A Second Health Risk From the Pandemic: Inactivity
One of the potential long-term health impacts of the coronavirus lockdown in 2020 that was recognized early in the pandemic was the rising number of mental health conditions reported. Ongoing unemployment, loss of income and the fear of the unknown all contribute to depression, stress and anxiety.18
Another long-term health risk from the pandemic is the impact that stay-at-home measures may have had on your exercise habits. These in turn have a significant impact on your mental health.19 A paper published in the Journal of Sport and Health Science cautioned that the recommendation to restrict your movements does not mean reducing the amount of physical activity you get.
Tips for Staying Active and Exercising at Home
Staying or working at home can create poor movement routines. People who previously had the habit of getting out of their chair at the office every 20 to 30 minutes, or those who had a job that required movement throughout the day, may find binge-watching television or working all day at the computer throws a wrench in those habits.
Even just a little bit of exercise is better than nothing and sitting all day can increase your risk of heart disease. There are a variety of ways to simply and easily exercise at home that can reduce your potential exposure to viral infections and can help prevent mental and physical health problems. Here are several suggestions to help you move throughout the day.
Activity snacks — "Prolonged periods of sitting should be broken up with “activity snacks” like a little walk or going up and down a flight of stairs.
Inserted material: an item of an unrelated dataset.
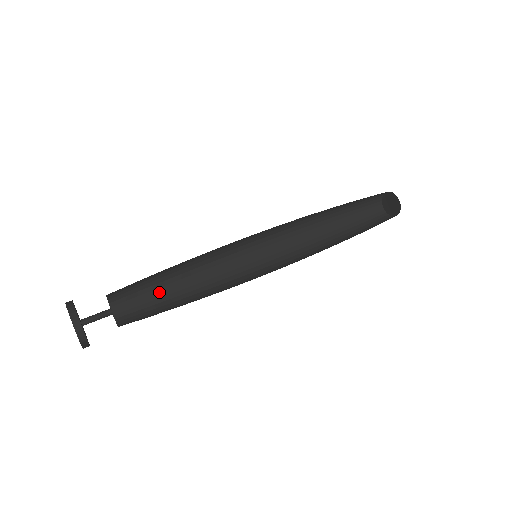
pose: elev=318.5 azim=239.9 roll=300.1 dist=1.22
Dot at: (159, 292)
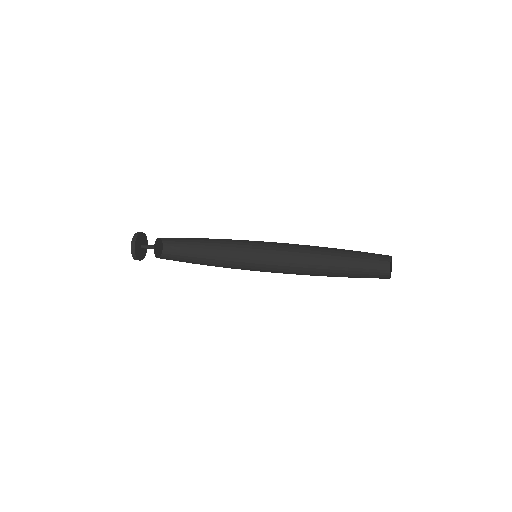
Dot at: (193, 247)
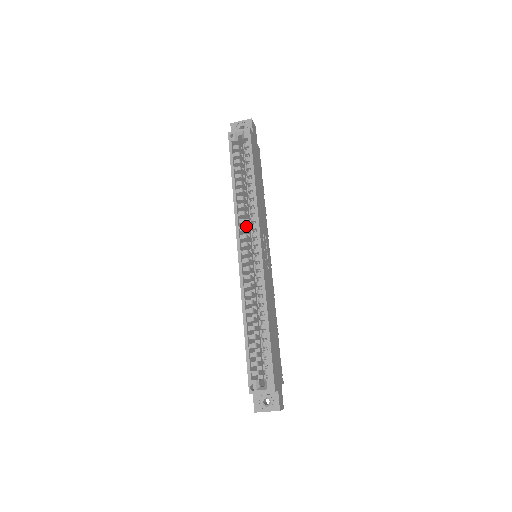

A short daily walk has amazing properties from not just a physical, but a psychological perspective. We don’t have to run a marathon."
In other words, small movements may have big benefits. Consider taking a walk in the morning and another in the afternoon as the weather permits. Getting outdoors has additional benefits for your immune system, specifically from your exposure to the sun that may boost your vitamin D production.
Nonexercise Movement — This type of activity may be as important as exercise. Make it a point to get up from your chair at least every 30 minutes to stretch and move around. If you are working from home or spending more time in front of a computer or television screen than what is considered healthy, opt for using a Swiss ball. These large, inflatable balls can be ordered online and most come with a pump. Sitting on one at your desk or while watching television encourages movement and helps strengthen your core muscles.